The program will only be serving up excerpts, but they will come from a variety of genres across all Penguin Random House’s adult imprints, and PRH plans to rotate the selection. (You can find a complete list of the first 20 titles on the PRH website.)
This story crossed my desk last Friday, but it didn't strike me as all that interesting. I've heard of similar programs with Spanish, French,and German rail systems which let you read ebooks for free, so this one wasn't very interesting.
But yesterday's news about Rook changed my mind.
Rook is a new startup which is going to offer location-specific free ebook platform. It's just beginning to get attention this week, and very little is known about it, but what we do know is that the startup has said that it will let users read premium ebooks for free so long as they are at a participating location (commuter route, coffee shop, etc). If you want to continue reading after you leave that location, you can buy the ebook from Rook.
When I covered Rook yesterday I expressed doubt that readers would want to commit to yet another app.
I thought that it would be better for Rook to direct readers to 3rd-party retailers rather than sell the ebook themselves, and now it seems Penguin Random House agrees with me.

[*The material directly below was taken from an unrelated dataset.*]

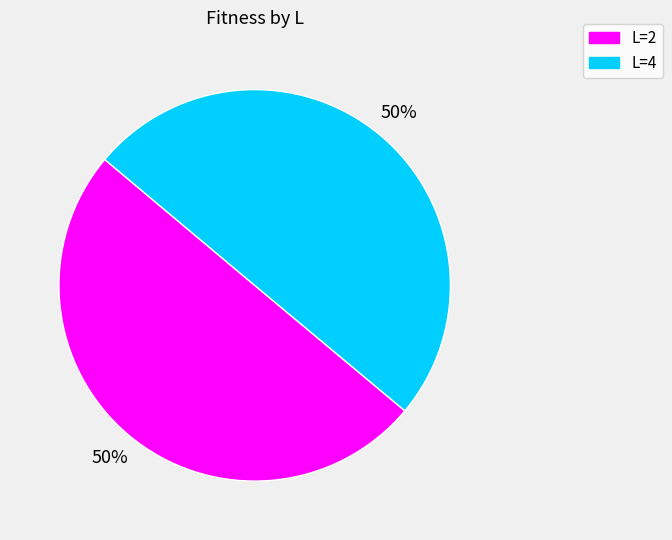

Is the sum of L=4 and L=2 greater than half?

Yes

The new PRH program mentioned above takes a slightly different approach from Rook. Both let you read for free, but Penguin is focused on excerpts, and not complete texts. (This will keep readers from finishing a book across several trips, which is one concern with the Rook platform.)
Bundled in with the excerpts, readers will find buy buttons which will enable them to purchase any of the available titles from a variety of retailers directly, while still on the train.

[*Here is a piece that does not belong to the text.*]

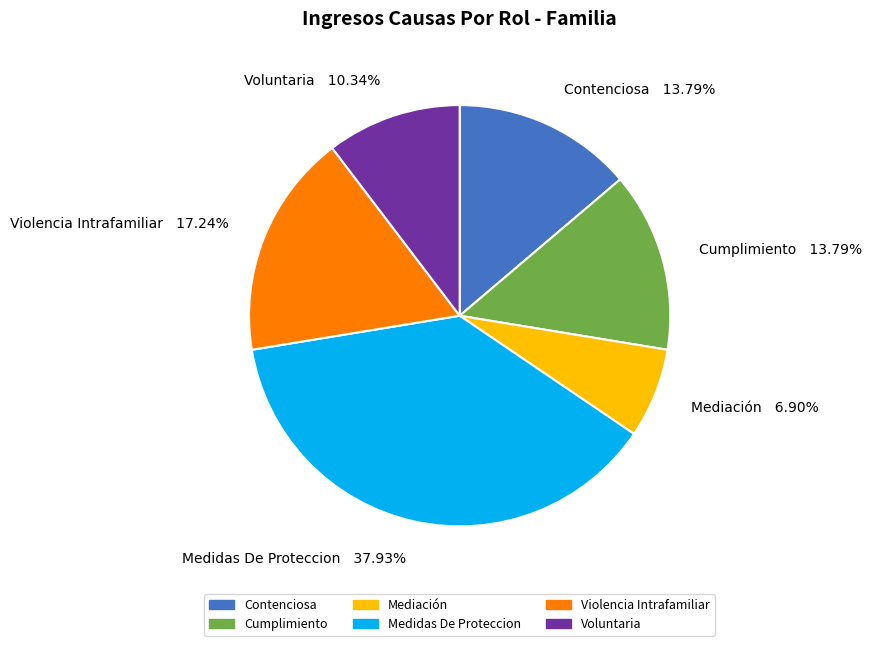

How many slices are in this pie chart?

6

Rather than try to get you to buy an ebook directly, Penguin Random House is happy to hand you off to whichever retailer you like. Rook, on the other hand, wants to sell you the ebook itself.
These are two fundamentally different approaches. Which do you think readers will prefer?
I think that PRH is on the right track, but even if they're not the publisher is still a major impediment. PRH has an exclusive on offering excerpts on the Acela route. They've locked Rook out of this niche just like thelocked Rook out of JetBlue's aircraft.
So long as publishers are willing to plunk down marketing money for the choice opportunities, Rook is going to find the way forward rough. In short, the odds are stacked against it.